MATERIAL FOR THIS TASK:
☆ ☆ ☆ ☆

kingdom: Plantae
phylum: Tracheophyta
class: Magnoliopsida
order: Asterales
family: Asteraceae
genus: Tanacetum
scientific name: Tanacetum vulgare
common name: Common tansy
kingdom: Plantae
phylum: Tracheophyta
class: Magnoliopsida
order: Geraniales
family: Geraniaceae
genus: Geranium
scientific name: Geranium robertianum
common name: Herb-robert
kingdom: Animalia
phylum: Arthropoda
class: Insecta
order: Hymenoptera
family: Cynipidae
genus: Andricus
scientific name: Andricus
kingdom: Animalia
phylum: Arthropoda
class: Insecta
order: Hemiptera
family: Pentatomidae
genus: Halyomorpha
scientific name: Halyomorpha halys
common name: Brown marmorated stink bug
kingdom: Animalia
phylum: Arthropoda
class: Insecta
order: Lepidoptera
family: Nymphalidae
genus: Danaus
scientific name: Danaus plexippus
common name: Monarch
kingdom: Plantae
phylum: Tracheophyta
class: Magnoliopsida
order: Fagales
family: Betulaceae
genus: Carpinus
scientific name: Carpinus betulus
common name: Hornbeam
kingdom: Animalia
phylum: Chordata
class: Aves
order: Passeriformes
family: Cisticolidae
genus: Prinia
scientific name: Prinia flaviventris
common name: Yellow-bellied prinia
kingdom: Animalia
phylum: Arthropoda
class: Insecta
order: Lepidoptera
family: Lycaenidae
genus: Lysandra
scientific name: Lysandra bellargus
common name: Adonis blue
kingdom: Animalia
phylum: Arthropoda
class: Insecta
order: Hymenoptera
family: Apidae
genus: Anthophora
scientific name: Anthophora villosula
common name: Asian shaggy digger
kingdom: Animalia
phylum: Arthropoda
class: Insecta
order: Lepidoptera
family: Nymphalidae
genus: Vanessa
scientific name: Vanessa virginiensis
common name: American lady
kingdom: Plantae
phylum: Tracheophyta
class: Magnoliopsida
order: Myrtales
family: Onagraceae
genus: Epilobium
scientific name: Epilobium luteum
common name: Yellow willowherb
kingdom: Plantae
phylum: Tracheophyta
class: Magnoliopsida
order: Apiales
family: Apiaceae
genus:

☆ ☆ ☆ ☆

EXERCISE DESCRIPTION:
Present every line of the records above as one numbered list, leaving out any blank lines.

EXPECTED ANSWER:
1. kingdom: Plantae
2. phylum: Tracheophyta
3. class: Magnoliopsida
4. order: Asterales
5. family: Asteraceae
6. genus: Tanacetum
7. scientific name: Tanacetum vulgare
8. common name: Common tansy
9. kingdom: Plantae
10. phylum: Tracheophyta
11. class: Magnoliopsida
12. order: Geraniales
13. family: Geraniaceae
14. genus: Geranium
15. scientific name: Geranium robertianum
16. common name: Herb-robert
17. kingdom: Animalia
18. phylum: Arthropoda
19. class: Insecta
20. order: Hymenoptera
21. family: Cynipidae
22. genus: Andricus
23. scientific name: Andricus
24. kingdom: Animalia
25. phylum: Arthropoda
26. class: Insecta
27. order: Hemiptera
28. family: Pentatomidae
29. genus: Halyomorpha
30. scientific name: Halyomorpha halys
31. common name: Brown marmorated stink bug
32. kingdom: Animalia
33. phylum: Arthropoda
34. class: Insecta
35. order: Lepidoptera
36. family: Nymphalidae
37. genus: Danaus
38. scientific name: Danaus plexippus
39. common name: Monarch
40. kingdom: Plantae
41. phylum: Tracheophyta
42. class: Magnoliopsida
43. order: Fagales
44. family: Betulaceae
45. genus: Carpinus
46. scientific name: Carpinus betulus
47. common name: Hornbeam
48. kingdom: Animalia
49. phylum: Chordata
50. class: Aves
51. order: Passeriformes
52. family: Cisticolidae
53. genus: Prinia
54. scientific name: Prinia flaviventris
55. common name: Yellow-bellied prinia
56. kingdom: Animalia
57. phylum: Arthropoda
58. class: Insecta
59. order: Lepidoptera
60. family: Lycaenidae
61. genus: Lysandra
62. scientific name: Lysandra bellargus
63. common name: Adonis blue
64. kingdom: Animalia
65. phylum: Arthropoda
66. class: Insecta
67. order: Hymenoptera
68. family: Apidae
69. genus: Anthophora
70. scientific name: Anthophora villosula
71. common name: Asian shaggy digger
72. kingdom: Animalia
73. phylum: Arthropoda
74. class: Insecta
75. order: Lepidoptera
76. family: Nymphalidae
77. genus: Vanessa
78. scientific name: Vanessa virginiensis
79. common name: American lady
80. kingdom: Plantae
81. phylum: Tracheophyta
82. class: Magnoliopsida
83. order: Myrtales
84. family: Onagraceae
85. genus: Epilobium
86. scientific name: Epilobium luteum
87. common name: Yellow willowherb
88. kingdom: Plantae
89. phylum: Tracheophyta
90. class: Magnoliopsida
91. order: Apiales
92. family: Apiaceae
93. genus:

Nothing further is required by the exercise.